After making the doctor promise to contact him immediately with the results, we jump in Sin’s car and he drives us back to the compound, which houses the Citadel, the name of the church Gideon started while Sin’s mother was still alive.
Sin is quiet as he weaves in and out of traffic, blasting heavy metal music, obviously trying to charge himself up for the next three hours.
I don’t blame him. I never used to mind church before it became my duty as Gideon Brandt’s stepson to attend his services. Before my dad got sick, he would sometimes take me to the small, non-denominational church by our house. It was nice. Lydia, the pastor, wore colorful caftans and chunky jewelry and hugged everyone at the church door as they entered. She would begin every service telling her parishioners that no matter who they were, who they loved, that they were welcome on this communal journey to become closer to God.
I’d been totally unprepared for the Citadel. First of all, it was huge, and instead of a simple sermon like I’d been used to every Sunday, Gideon Brandt put on a show. There was music, flashing lights, and always several large buckets being passed around for donations. That wasn’t what had bothered me, though. I’d been shocked at the fiery messages of hate and fear Gideon preached. Maybe it was me, but I didn’t see any room for an all-loving God in his ideology, and I’d begun dreadingattending the sermons. One of the good things about being sent to Massachusetts to attend school was missing out on Gideon’s services at the Citadel every Sunday.
As we near the parking lot, there is a huge collection of bikers parked around the perimeter of the church. They’re all wearing cuts that proclaim them as members of the Reivers Motorcycle Club.
I look to Sin for explanation.
“They’re in charge of security now,” Sin says.
“Security?” I remember there always being several off-duty police officers around before to direct and oversee the large crowds that flooded to see Gideon preach every Sunday, but this battalion of heavily armed and intimidating bikers seems wrong at a place of worship.
“You must not be tuning into dear old dad’s sermons,” he says in mock shock. You haven’t heard how he’s teamed up with Digger Mcree, the leader of the Reivers? They’re planning on touring together this summer in a series of men’s rights rallies.”
“I’ve been too busy with school,” I tell him, not wanting to admit how much I hate Gideon’s services. The blush I feel on my cheeks clearly signaling my lie.
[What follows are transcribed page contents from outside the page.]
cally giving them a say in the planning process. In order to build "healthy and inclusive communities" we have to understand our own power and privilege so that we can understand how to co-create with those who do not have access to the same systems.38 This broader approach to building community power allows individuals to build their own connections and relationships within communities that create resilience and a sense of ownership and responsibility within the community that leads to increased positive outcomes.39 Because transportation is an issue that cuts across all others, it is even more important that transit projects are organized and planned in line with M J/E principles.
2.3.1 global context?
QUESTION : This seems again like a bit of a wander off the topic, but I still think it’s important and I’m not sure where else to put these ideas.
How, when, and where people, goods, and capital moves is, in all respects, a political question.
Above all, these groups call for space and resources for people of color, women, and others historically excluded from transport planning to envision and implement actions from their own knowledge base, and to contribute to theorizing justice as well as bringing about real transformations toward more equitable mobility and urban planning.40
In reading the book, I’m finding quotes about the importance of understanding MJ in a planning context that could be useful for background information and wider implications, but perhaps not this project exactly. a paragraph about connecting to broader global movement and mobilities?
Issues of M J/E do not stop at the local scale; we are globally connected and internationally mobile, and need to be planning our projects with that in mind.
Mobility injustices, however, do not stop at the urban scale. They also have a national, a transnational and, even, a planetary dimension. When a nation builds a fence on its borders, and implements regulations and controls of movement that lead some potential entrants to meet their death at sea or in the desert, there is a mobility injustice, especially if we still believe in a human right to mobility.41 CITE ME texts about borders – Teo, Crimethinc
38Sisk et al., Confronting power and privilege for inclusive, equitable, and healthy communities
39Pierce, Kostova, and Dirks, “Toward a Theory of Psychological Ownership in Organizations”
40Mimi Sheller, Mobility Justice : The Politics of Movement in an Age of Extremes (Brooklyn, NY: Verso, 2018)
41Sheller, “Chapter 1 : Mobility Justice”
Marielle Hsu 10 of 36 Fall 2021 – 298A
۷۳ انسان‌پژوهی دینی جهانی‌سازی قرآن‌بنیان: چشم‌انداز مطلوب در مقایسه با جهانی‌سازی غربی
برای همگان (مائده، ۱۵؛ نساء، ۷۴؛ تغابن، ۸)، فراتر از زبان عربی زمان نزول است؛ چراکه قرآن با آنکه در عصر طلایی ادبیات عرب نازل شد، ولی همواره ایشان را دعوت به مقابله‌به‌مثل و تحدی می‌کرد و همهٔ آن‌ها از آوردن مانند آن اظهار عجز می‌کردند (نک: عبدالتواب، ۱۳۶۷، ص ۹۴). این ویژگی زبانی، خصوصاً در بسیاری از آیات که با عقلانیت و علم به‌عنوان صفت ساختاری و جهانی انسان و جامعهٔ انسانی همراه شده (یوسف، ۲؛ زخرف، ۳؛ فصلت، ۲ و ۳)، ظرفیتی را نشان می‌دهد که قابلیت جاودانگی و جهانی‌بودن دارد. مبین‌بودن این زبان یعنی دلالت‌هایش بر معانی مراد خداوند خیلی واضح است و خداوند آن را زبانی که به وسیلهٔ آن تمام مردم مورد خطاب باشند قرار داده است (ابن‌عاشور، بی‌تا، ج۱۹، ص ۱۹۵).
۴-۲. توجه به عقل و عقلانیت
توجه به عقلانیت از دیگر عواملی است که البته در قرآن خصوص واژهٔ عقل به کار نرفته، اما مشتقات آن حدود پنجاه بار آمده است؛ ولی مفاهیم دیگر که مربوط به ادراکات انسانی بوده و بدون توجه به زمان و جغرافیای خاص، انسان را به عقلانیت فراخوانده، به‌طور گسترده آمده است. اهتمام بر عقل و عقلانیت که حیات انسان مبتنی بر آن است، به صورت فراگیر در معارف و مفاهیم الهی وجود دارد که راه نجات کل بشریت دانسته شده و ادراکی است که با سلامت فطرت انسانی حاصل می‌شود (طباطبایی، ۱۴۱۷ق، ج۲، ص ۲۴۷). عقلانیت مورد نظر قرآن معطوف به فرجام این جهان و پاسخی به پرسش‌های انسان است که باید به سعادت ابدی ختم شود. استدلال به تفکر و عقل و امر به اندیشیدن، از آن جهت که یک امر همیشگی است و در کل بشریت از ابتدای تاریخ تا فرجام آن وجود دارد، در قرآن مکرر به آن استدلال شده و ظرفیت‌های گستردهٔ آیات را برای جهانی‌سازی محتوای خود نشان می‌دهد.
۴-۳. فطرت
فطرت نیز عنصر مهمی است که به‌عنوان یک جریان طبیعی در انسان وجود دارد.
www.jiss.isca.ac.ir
Sin watches the play of color on my skin, his lips quirking up at my falsehood. “My father has declared there is a war going on between the moral and the sinful. He calls the Reivers his ‘army of righteousness in his battle against the devil.’”
I digest that. “Where do you fit in on this?” I ask, curious to know how he aligns with his father’s views these days.
“Have you also been too busy at school to not read all the articles and posts written about me?” He slowly studies me as if ferreting out any more lies I might tell him. “According to my father,” he says, a glint of something dangerous in his eyes, “I’m the devil.”
I don’t know how to respond to that statement, and I think he wants a reaction from me because after pulling his Audi R8 straight up to the Citadel’s front doors, he turns the car off, releases his seatbelt, and turns to me. “Do you agree with him, Cassidy?” He leans in and I almost feel intoxicated by the smell of him—a darkly spiced complex scent, that, like him, seems both exotic and forbidden to my senses. “Do you think I’m bad?” he asks, his voice low as it roughly vibrates against my ear. “Would you follow me into temptation?”